Should Donald Trump be compared to Hitler and Benito Mussolini because he is a fascist like they were? Not really, says Robert O. Paxton, Professor at Columbia University, in his recent article. Although Paxton says Trump cannot be accurately characterized as a fascist, he is a “special case altogether. Superficially, he seems to have borrowed a number of fascist themes for his presidential campaign: xenophobia, racial prejudice, fear of national weakness and decline, aggressiveness in foreign policy, a readiness to suspend the rule of law to deal with supposed emergencies. His hectoring tone, mastery of crowds, and the skill with which he uses the latest communications technologies also are reminiscent of Mussolini and Hitler”.
Paxton says Trump appears to have engaged in a “self-indulgent demagoguery on behalf of oligarchy for Donald Trump” as a “tactical expediency.”
Paxton appears to base his theories on Trump’s willingness to focus on the country’s national security and military strength, loose Immigration policies, less regulatory interference, weak foreign trade status, and the nation’s fear of terrorism. It does seem that the Republican Presidential candidates are all focused on these issues.
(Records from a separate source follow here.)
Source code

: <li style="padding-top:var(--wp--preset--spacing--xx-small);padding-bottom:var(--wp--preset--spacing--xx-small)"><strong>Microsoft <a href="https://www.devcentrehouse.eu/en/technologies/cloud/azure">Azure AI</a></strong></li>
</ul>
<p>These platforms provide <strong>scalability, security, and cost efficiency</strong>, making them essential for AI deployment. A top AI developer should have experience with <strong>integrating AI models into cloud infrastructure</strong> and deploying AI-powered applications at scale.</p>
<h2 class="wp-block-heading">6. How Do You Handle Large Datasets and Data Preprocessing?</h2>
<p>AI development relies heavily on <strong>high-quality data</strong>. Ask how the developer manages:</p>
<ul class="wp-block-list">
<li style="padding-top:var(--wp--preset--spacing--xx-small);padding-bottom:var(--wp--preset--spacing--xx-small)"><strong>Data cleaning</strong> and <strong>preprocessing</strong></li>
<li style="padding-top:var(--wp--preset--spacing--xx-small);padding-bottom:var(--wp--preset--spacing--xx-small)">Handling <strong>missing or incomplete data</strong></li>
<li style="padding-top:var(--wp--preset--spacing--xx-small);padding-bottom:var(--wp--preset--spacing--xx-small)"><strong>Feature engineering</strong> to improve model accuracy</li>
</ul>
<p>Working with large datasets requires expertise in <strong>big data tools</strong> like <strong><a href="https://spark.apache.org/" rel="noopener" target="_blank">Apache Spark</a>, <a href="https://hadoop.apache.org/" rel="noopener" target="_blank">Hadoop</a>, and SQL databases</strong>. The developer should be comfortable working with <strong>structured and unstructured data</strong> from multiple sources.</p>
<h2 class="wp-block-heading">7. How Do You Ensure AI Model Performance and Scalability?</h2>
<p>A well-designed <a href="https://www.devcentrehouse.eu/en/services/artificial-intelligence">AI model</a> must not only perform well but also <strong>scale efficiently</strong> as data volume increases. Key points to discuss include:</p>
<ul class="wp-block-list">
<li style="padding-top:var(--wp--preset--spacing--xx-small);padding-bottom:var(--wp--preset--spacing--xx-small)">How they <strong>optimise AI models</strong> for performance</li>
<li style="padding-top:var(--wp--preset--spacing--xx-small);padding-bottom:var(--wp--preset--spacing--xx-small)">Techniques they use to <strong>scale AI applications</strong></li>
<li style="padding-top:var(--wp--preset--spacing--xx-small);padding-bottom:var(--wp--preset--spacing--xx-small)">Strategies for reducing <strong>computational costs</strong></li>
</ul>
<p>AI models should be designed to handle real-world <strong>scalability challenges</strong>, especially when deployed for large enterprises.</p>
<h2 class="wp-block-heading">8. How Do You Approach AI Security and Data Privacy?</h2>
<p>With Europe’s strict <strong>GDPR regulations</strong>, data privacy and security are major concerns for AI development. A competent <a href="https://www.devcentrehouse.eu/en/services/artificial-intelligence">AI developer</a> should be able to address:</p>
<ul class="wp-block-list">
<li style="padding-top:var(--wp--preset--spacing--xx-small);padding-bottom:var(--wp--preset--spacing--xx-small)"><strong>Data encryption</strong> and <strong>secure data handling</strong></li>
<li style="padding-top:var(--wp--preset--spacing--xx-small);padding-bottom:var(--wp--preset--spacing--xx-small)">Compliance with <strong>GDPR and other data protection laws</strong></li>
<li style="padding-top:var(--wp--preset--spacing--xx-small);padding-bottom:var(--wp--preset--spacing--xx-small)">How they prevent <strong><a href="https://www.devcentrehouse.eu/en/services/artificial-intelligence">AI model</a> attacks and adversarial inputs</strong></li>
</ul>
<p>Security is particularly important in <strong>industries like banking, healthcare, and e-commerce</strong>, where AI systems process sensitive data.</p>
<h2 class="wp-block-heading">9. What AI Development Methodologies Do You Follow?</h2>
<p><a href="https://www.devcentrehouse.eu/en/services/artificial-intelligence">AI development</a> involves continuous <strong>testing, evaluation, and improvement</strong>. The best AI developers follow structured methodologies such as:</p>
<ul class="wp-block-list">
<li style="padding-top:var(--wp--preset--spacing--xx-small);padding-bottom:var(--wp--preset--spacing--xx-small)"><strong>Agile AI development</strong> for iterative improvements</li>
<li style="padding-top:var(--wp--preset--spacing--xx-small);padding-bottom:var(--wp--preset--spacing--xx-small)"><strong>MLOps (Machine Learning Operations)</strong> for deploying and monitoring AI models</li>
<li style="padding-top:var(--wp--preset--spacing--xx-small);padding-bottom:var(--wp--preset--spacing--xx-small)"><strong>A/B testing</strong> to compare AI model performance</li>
Paxton equates these political agendas to racism and xenophobia, and to Trump mainly due to his raw rhetoric directed at minorities. He appears to conclude that such policies necessarily exclude the majority of Americans by placing the power into the hands of a few. Of course, this doesn’t make any sense because over one-half of Americans put these issues at the top of their criteria for selecting a new President (Trump’s “foul” language troubles many). Any comparison of Trump to Mussolini and Hitler– two apparent psychopaths and serial killers– is stupid, and this appears to be why Paxton stops just short of drawing this conclusion. Rather, it is clear that the agendas of the Republicans, and notably Trump, may not fit the political ideology of Paxton, and Trump may be appealing to popular desires, but so are the other politicians– it is what national candidates do. Paxton confuses inflamed speech with evil intent.